Overview
This is a two-part, Phase I/II, open-label, global, multicenter study assessing the safety and efficacy of the combination of tulmimetostat (DZR123) and JSB462 (luxdegalutamide) versus standard of care in participants with progressive metastatic castrate resistant prostate cancer (mCRPC).
Description
The Phase 1 study, comprised of Parts 1a and 1b, aims to assess the safety and tolerability of the combination of tulmimetostat and JSB462:
- Part 1a is the parallel dose escalation that aims to determine the recommended dose(s) of tulmimetostat and JSB462, in combination, for further exploration.
- Part 1b is the dose expansion/optimization that aims to determine the recommended dose of the combination for Phase II.
The purpose of the Phase II study (Part 2) is to compare the combination of tulmimetostat with JSB462 in terms of the biochemical response as assessed by PSA50 compared to the standard of care (SoC) in adult men with progressive, taxane-naive mCRPC.
Eligibility
Key Inclusion Criteria:
- Participant is an adult man ≥ 18 years of age.
- Participant must have histologically and/or cytologically confirmed adenocarcinoma of the prostate without neuroendocrine or small cell features (current or prior biopsy of the prostate and/or metastatic site).
- Participant must have ≥ 1 metastatic lesion that is present on screening/baseline CT, MRI, or bone scan imaging obtained ≤ 28 days prior to start of treatment (Part 1a dose escalation) or randomization (Part 1b dose expansion and Part 2).
- Participant must have progressive mCRPC.
- Participant must have a castrate level of serum/plasma testosterone (< 50 ng/dL or < 1.7 nmol/L).
- Prior ARPI therapy:
- Part 1a and 1b only: must have progressed on at least one prior second generation ARPI (abiraterone, enzalutamide, darolutamide, or apalutamide).
- Part 2 only: must have progressed on one prior second generation ARPI (abiraterone, enzalutamide, darolutamide, or apalutamide).
- Prior chemotherapy:
- Part 1a dose escalation only: may have received ≤ 2 prior lines of chemotherapy in CRPC setting. Note: Prior chemotherapy is permitted in the HSPC setting.

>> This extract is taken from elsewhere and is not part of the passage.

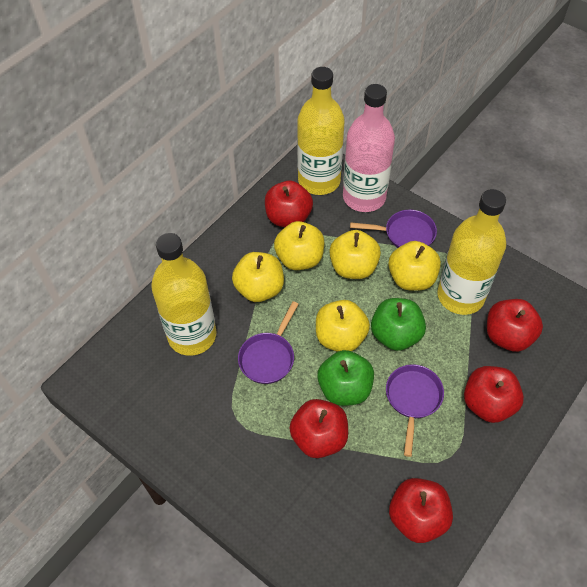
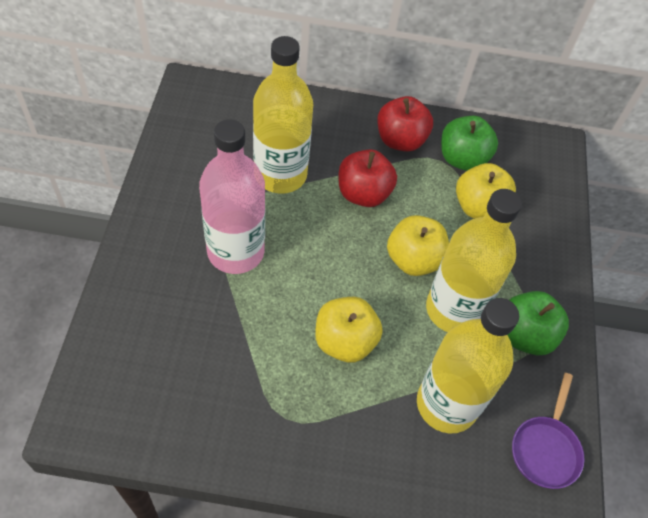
purple pan: [238,301,298,384] [350,210,437,248] [386,364,444,457] = 3 -> [512,373,585,489] = 1
red apple: [265,181,313,227] [289,399,348,458] [389,478,453,543] [464,366,524,423] [487,299,543,352] = 5 -> [339,149,397,207] [377,96,433,152] = 2
yellow apple: [232,252,284,302] [274,221,324,270] [316,300,370,352] [329,230,381,279] [388,241,441,291] = 5 -> [315,297,383,362] [387,215,449,276] [456,163,516,219] = 3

- Part 1b dose expansion/optimization only: may have received up to one prior line of chemotherapy in CRPC setting. Note: Prior chemotherapy is permitted in the HSPC setting.
- Part 2 only: Participants must be taxane-naïve in mCRPC setting; prior chemotherapy permitted in HSPC setting only
Key Exclusion Criteria:
- Previous treatment with any PRC2 inhibitor, including but not limited to EZH2 inhibitors, EZH2/1 inhibitors, or embryonic ectoderm development (EED) inhibitors.
- Previous treatment with a protein degrader compound that targets the AR.
- Known hypersensitivity or contraindication to any of the study treatment components or its excipients or to drugs of similar chemical classes.
- Treatment with any investigational agent within 28 days (or 5 half-lives, whichever is longer) prior to study entry.
- Previous treatment with radioligand therapy in the mCRPC setting, except in Part 1a where participants may have received RLT in mCRPC setting.
- Participants with evidence of mCRPC or biochemical recurrence / PSA only disease or asymptomatic prostate cancer without known metastatic disease and with no requirement for therapy and with normal PSA for ≥ 1 year prior to study entry.
- Participants with a history of CNS metastases must have received therapy (surgery, radiotherapy, gamma knife) and be neurologically stable, asymptomatic, and not receiving corticosteroids for the purpose of maintaining neurologic integrity. Those with leptomeningeal disease are eligible if those areas have been treated, are stable, and no neurological impairment is present. For those with parenchymal CNS metastasis (or a history of CNS metastasis), baseline and subsequent radiological imaging must include evaluation of the brain with MRI (preferred) or CT with contrast.
Other protocol-defined inclusion/exclusion criteria may apply.